▶ Passage provided
□ □ □ □ □
Input sources and output stores

Spark Streaming supports three kinds of input sources:

  • Basic sources: Sources directly available in the StreamingContext API. Examples: file systems, socket connections, and Akka actors.
  • Advanced sources: Sources like Kafka, Flume, Kinesis, Twitter, and so on, which are available through extra utility classes.
  • Custom sources: Requires implementing a user-defined receiver.

Multiple receivers can be created in the same application to receive data from different sources. It is important to allocate enough resources (cores and memory) for enabling receivers and tasks to execute simultaneously. For example, if you start your application with one core, it will be taken by the receiver and no tasks will be executed because of a lack of available cores.
□ □ □ □ □
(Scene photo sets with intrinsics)

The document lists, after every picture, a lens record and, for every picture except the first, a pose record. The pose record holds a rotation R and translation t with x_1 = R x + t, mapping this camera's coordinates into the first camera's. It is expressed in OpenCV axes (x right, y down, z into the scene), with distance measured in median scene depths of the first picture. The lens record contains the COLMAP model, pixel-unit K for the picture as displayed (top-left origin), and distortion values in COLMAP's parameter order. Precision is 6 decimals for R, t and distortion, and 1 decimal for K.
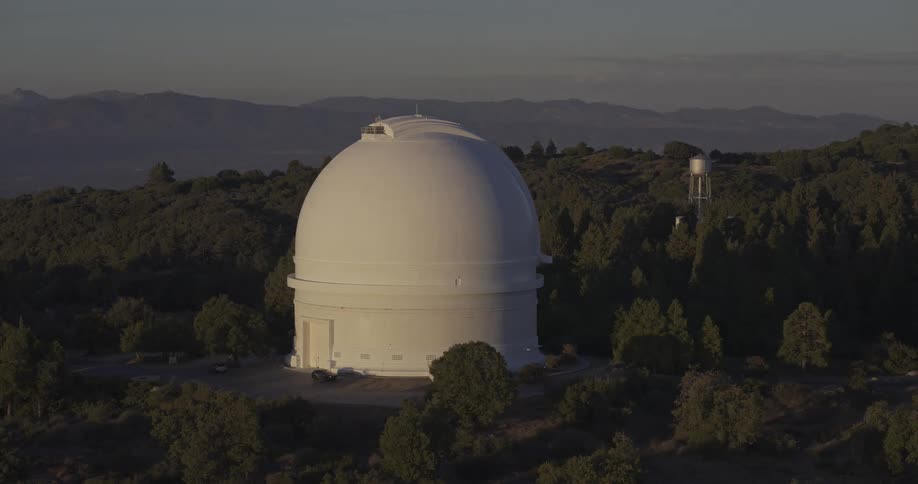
lens RADIAL K [[2155.7, 0, 457.5], [0, 2155.7, 240.9], [0, 0, 1]] dist [0.283133, 0.000000]
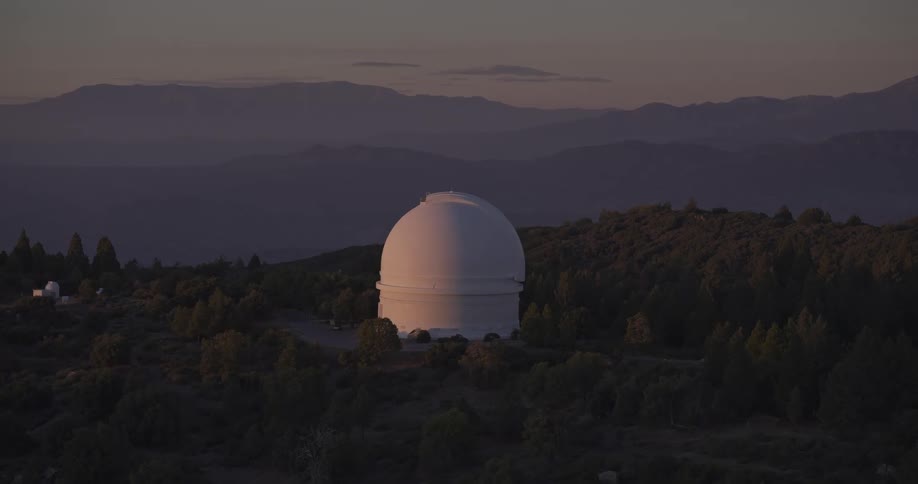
lens RADIAL K [[2155.7, 0, 459.8], [0, 2155.7, 242.5], [0, 0, 1]] dist [0.283133, 0.000000]
pose [[0.843317, 0.042311, -0.535748, 0.924875], [-0.045879, 0.998925, 0.006672, -0.029112], [0.535454, 0.018953, 0.844351, -0.467948]]
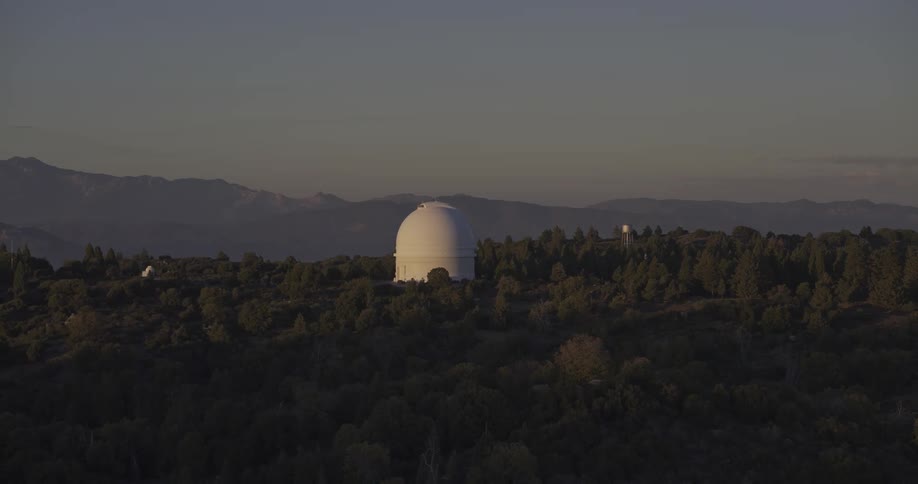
lens RADIAL K [[2155.7, 0, 465.8], [0, 2155.7, 246.6], [0, 0, 1]] dist [0.283133, 0.000000]
pose [[0.991440, 0.001166, -0.130557, 0.429468], [-0.006945, 0.999015, -0.043818, 0.142240], [0.130378, 0.044349, 0.990472, -2.061148]]
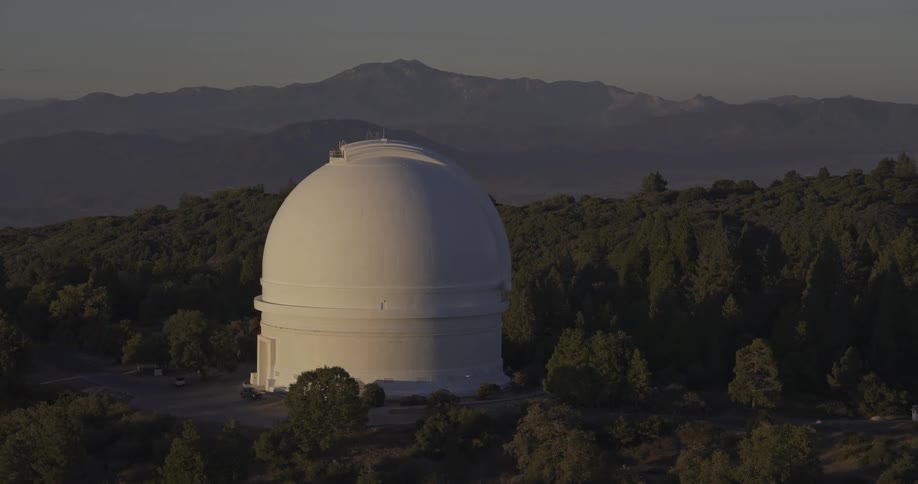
lens RADIAL K [[2155.7, 0, 461.2], [0, 2155.7, 239.6], [0, 0, 1]] dist [0.283133, 0.000000]
pose [[0.952308, 0.021739, -0.304362, 0.325090], [-0.022603, 0.999744, 0.000682, -0.012887], [0.304299, 0.006230, 0.952556, 0.049756]]
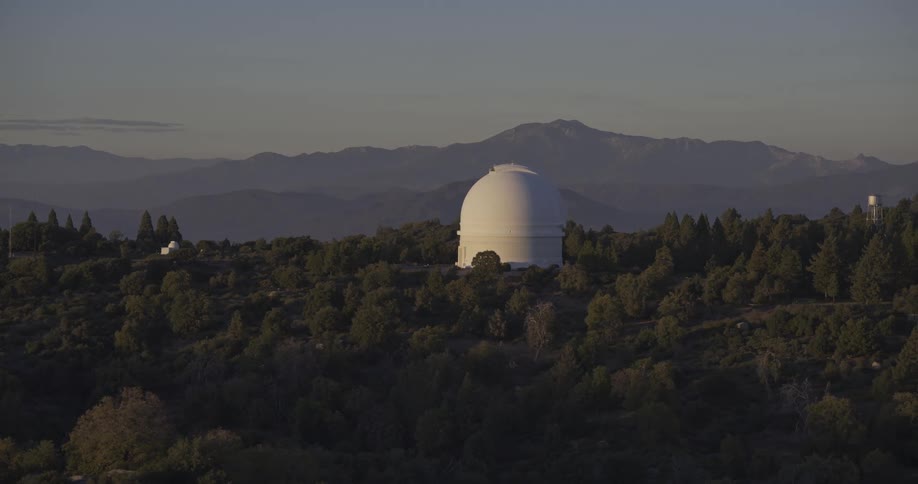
lens RADIAL K [[2155.7, 0, 457.7], [0, 2155.7, 246.0], [0, 0, 1]] dist [0.283133, 0.000000]
pose [[0.926442, 0.020004, -0.375905, 0.823632], [-0.030476, 0.999295, -0.021932, 0.086677], [0.375201, 0.031775, 0.926399, -1.225850]]
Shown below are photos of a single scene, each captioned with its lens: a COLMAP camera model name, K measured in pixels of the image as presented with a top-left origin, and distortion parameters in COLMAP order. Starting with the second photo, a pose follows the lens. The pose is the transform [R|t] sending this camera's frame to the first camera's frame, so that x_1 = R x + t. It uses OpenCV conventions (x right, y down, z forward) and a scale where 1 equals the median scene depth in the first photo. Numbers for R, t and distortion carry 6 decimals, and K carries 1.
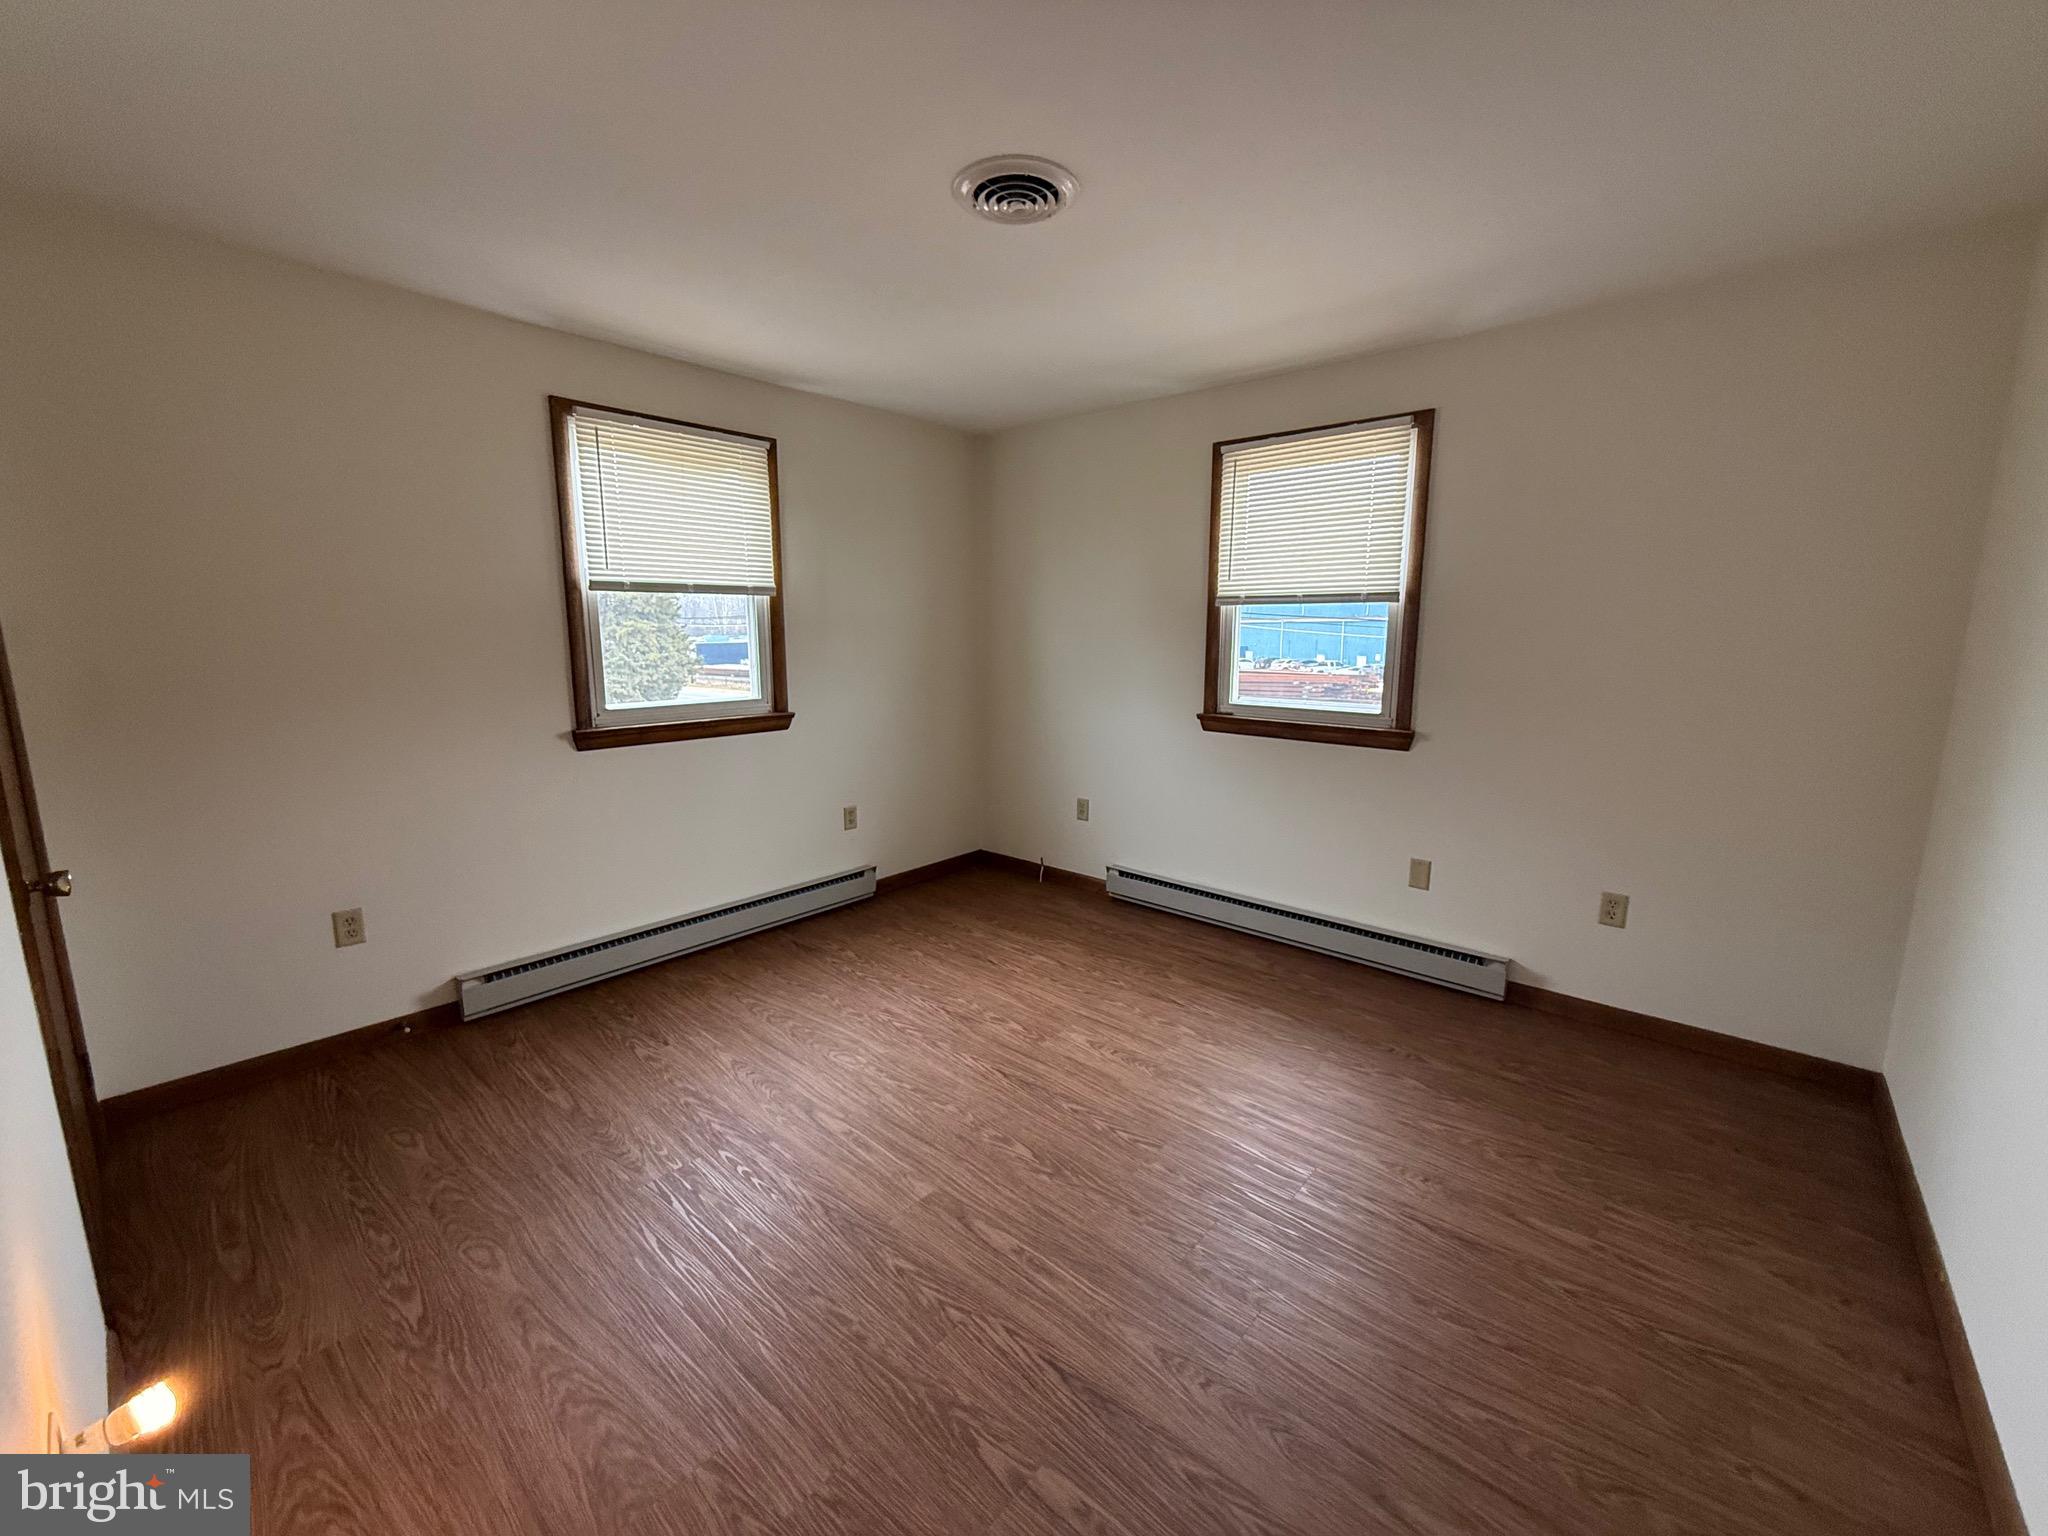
□ □ □ □ □
▶ Directions
Continue the passage on Spark Streaming input sources and output stores from its last sentence.

▶ Result of this task
Basic sources

There are four basic sources available in Spark StreamingContext as shown in the following table:

Source

Description

TCP stream

For streaming data via TCP/IP by specifying a hostname and a port number. StreamingContext.socketTextStream is used for creating an input DStream

File stream

For reading files from a file system such as HDFS, NFS, and S3. streamingContext.fileStream or Python's

streamingContext.textFileStream(dataDirectory) is used for creating the input DStream

Akka actors

For creating DStreams through Akka actors, streamingContext.actorStream is used for creating the DStream

Queue of RDDs

For testing a Spark Streaming application with a queue of RDDs, streamingContext.queueStream is used for creating DStream

Advanced sources

Let's take a look at some of the important custom sources:

Source

Description

Kafka

Kafka is the most widely-used source in any streaming application as it provides high reliability. It is a publish-subscribe messaging system which stores data as a distributed commit log and enables streaming applications to pull data. There are approaches for using Kafka: receiver-based approach and direct approach.

File stream

Flume is a reliable log collection tool, which is tightly integrated with Hadoop. Like Kafka, Flume also offers two approaches; regular push-based and a custom pull-based approach.

Kinesis

Kinesis is a service offered by Amazon Web Services (AWS), which is used for stream processing. The Kinesis receiver creates an input DStream using the Kinesis Client Library (KCL) provided by AWS.

Twitter

For streaming a public stream of tweets using the Twitter Streaming API. TwitterUtils uses Twitter4j.

ZeroMQ

ZeroMQ is another high performance asynchronous messaging system.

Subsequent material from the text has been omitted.